SANTE ENVIRONNEMENTALE : LES CONSEQUENCES SANITAIRES DE L'INCENDIE DE LUBRIZOL
L'association Rouen Respire a publié le 18 mai dernier les résultats de son enquête visant à évaluer l'impact sanitaire de l'incendie des sites Lubrizol et Normandie Logistique.
Lancée le 24 janvier 2020 et clôturée le 10 mars suivant, cette enquête de santé a reçu 565 réponses de personnes pour la plupart adhérente à l'association et particulièrement concernée par les conséquences de l'accident. Si l'échantillon est peu représentatif, les résultats de l'enquête procure néanmoins quelques premières indications sur l'ampleur de l'impact sanitaire de l'incendie. 90% des personnes ayant répondu vivent à moins de 10 kilomètres de l'accident. Elles ont toutes été touchées par plusieurs conséquences de l'incendie : odeurs, panache de fumée, retombées des plaques de fibrociment amiantées, retombées de suies… Outre les bâtiments, plus de 9 000 tonnes de produits stockés dans les entrepôts des deux exploitants étaient en effet partis en fumée le 26 septembre 2019.
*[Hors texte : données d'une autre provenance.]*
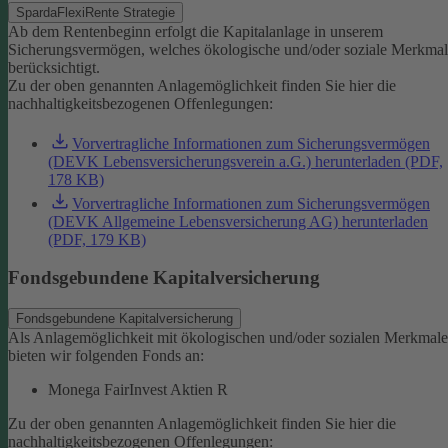
SpardaFlexiRente Strategie
Ab dem Rentenbeginn erfolgt die Kapitalanlage in unserem
Sicherungsvermögen, welches ökologische und/oder soziale Merkma
berücksichtigt.
Zu der oben genannten Anlagemöglichkeit finden Sie hier die
nachhaltigkeitsbezogenen Offenlegungen:
Vorvertragliche Informationen zum Sicherungsvermögen
(DEVK Lebensversicherungsverein a.G.) herunterladen (PDF,
178 KB)
Vorvertragliche Informationen zum Sicherungsvermögen
(DEVK Allgemeine Lebensversicherung AG) herunterladen
(PDF, 179 KB)
Fondsgebundene Kapitalversicherung
Fondsgebundene Kapitalversicherung
Als Anlagemöglichkeit mit ökologischen und/oder sozialen Merkmal
bieten wir folgenden Fonds an:
Monega FairInvest Aktien R
Zu der oben genannten Anlagemöglichkeit finden Sie hier die
nachhaltigkeitsbezogenen Offenlegungen:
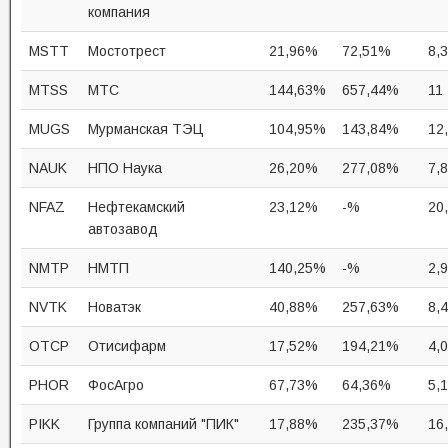
компания
MSTT
Мостотрест
21,96%
72,51%
8,
MTSS
МТС
144,63%
657,44%
11
MUGS
Мурманская ТЭЦ
104,95%
143,84%
12
NAUK
НПО Наука
26,20%
277,08%
7,
NFAZ
Нефтекамский
23,12%
-%
20
автозавод
NMTP
НМТП
140,25%
-%
2,
NVTK
Новатэк
40,88%
257,63%
8,4
OTCP
Отисифарм
17,52%
194,21%
4,
PHOR
ФосАгро
67,73%
64,36%
5,
PIKK
Группа компаний "ПИК"
17,88%
235,37%
16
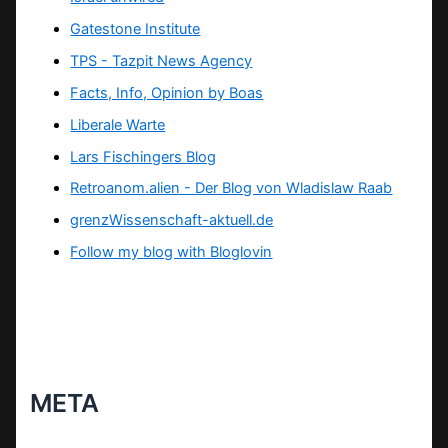
Gatestone Institute
TPS -
Tazpit News Agency
Facts, Info, Opinion by Boas
Liberale Warte
Lars Fischingers Blog
Retroanom.alien - Der Blog von Wladislaw Raab
grenzWissenschaft-aktuell.de
Follow my blog with Bloglovin
META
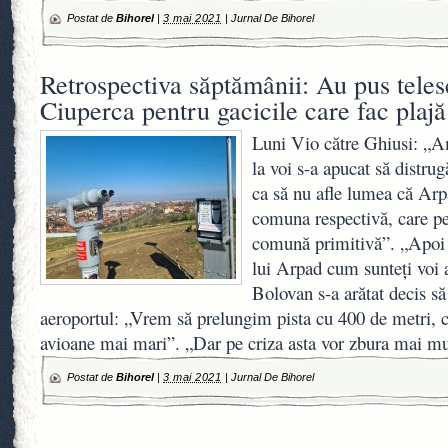
Postat de
Bihorel
|
3 mai 2021
|
Jurnal De Bihorel
Retrospectiva săptămânii: Au pus teles
Ciuperca pentru gacicile care fac plaj
Luni Vio către Ghiusi: „A
la voi s-a apucat să distrug
ca să nu afle lumea că Arp
comuna respectivă, care pe
comună primitivă”. „Apoi 
lui Arpad cum sunteți voi 
Bolovan s-a arătat decis să
aeroportul: „Vrem să prelungim pista cu 400 de metri, ca
avioane mai mari”. „Dar pe criza asta vor zbura mai mu
Postat de
Bihorel
|
3 mai 2021
|
Jurnal De Bihorel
La très grande majorité des répondants a ressenti plusieurs symptômes, dont certains ont persisté plusieurs mois. Seuls 3% d'entre eux affirment n'en avoir ressenti aucun. Outre l'anxiété, tout particulièrement chez les femmes enceintes et allaitantes, l'enquête révèle que la population la plus exposée aux odeurs émanant de l'incendie a souffert de troubles respiratoires, de symptômes ORL et de céphalées. L'enquête révèle également qu'« un symptôme atypique a été noté de façon récurrente : "goût métallique dans la bouche" ».
Les conséquences de l'accident sur le mode de vie des personnes consultées sont également importantes : 46 % ont quitté leur domicile dans les jours qui ont suivi l'incendie, 81 % ont changé leurs habitudes, en particulier concernant la consommation d'eau courante et l'alimentation. La commercialisation de l'ensemble des productions agricoles avait d'ailleurs été suspendue jusqu'à la mi-octobre par le ministère de l'Agriculture dans une zone couvrant 216 communes. L'association souligne dans son rapport que l'Agence de sécurité sanitaire (Anses) avait émis des réserves lors de la levée des restrictions et demandé de mettre en place un dispositif de surveillance renforcé, en particulier pour le lait.
L'association Respire relève également les expositions toxiques auxquelles a été confrontée la population. « La signature chimique de l'incendie, analysée dans les boues de la darse, a révélé des hydrocarbures totaux, de très nombreux HAP, particulièrement du benzopyrène, deux PCB, et certaines dioxines », indique l'ONG. À cela s'ajoute l'amiante qui était contenu dans les toits en fibrociment de certains entrepôts partis en fumée. Elle rappelle que « Ces produits ont des effets sanitaires à long terme ».
Au vu des résultats de sa propre enquête, et malgré ses limites méthodologiques, l'association Respire attire l'attention des autorités sur de possibles insuffisances des études officielles lancées concernant les conséquences de l'accident. L'ONG estime en effet que « La zone géographique d'impact réel est plus importante que la trajectoire du panache, et mérite exploration, en tenant compte de la dispersion secondaire des polluants et du possible phénomène de bio-accumulation de certains toxiques dans les chaînes alimentaires. L'amiante doit être prise en compte dans ses particularités ».
L'association réclame la mise en place d'un registre des cancers, des enquêtes suivies auprès des maternités, sages-femmes, gynécologiques et pédiatres, ainsi que l'utilisation de biomarqueurs (sang, urines, cheveux, lait maternel). Et de conclure : « La connaissance qui en découlerait permettrait un suivi sur le long terme des populations impactées, comprenant un dépistage ciblé des éventuelles pathologies identifiées et leur prise en charge ».